Even Social Cocaine Use Boosts Heart Attack Risk
You don't have to be an addict of cocaine for the drug to mess up your heart. New research shows that even social users of the stimulant have stiffer arteries, higher blood pressure and thicker heart walls than non-users.
"It's the perfect heart attack drug," said researcher Gemma Figtree, who led the study.
"It's so sad. We are repeatedly seeing young, otherwise fit individuals suffering massive heart attacks related to cocaine use," Figtree, of the Sydney Medical School in Australia, said in a statement. "Despite being well-educated professionals, they have no knowledge of the health consequences of regularly using cocaine."
Australian researchers used MRI scans to examine 20 otherwise healthy adults (average age 37) who reported using the highly addictive drug at least once a month for the last year. Compared with 20 non-users, these adults had up to 35 percent more aortic stiffening, higher systolic blood pressure and 18 percent greater thickness of the heart's left ventricle wall.

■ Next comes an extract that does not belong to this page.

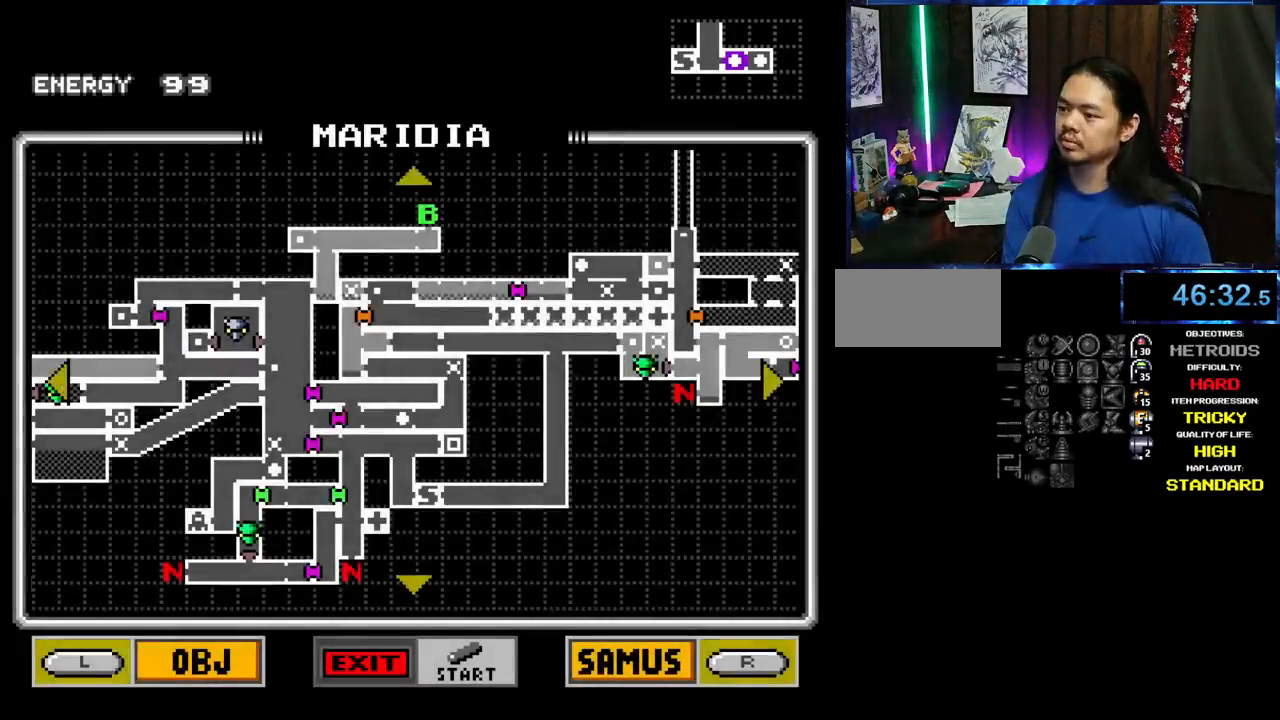
{"buttons": ["DPAD_UP", "DPAD_RIGHT"], "events": [[283, "DPAD_RIGHT", "down"], [350, "DPAD_UP", "down"]]}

"Stiffer vessels are known to be associated with elevated systolic blood pressure. As a result, the heart is required to work harder, and its walls become hypertrophied or thicker," Figtree said. These combined effects put users at high risk of a spontaneous heart attack.
The researchers say their study is the first to show that hypertension and vascular stiffness in cocaine users lasts long after the immediate effects of the drug have worn off. (The participants were scanned at least 48 hours after their last cocaine use.) Researchers are now focusing on what causes blood vessels to stiffen in recreational cocaine users and are looking into a signaling pathway that might be trigger such a response.
The research was presented at the American Heart Association's Scientific Sessions 2012.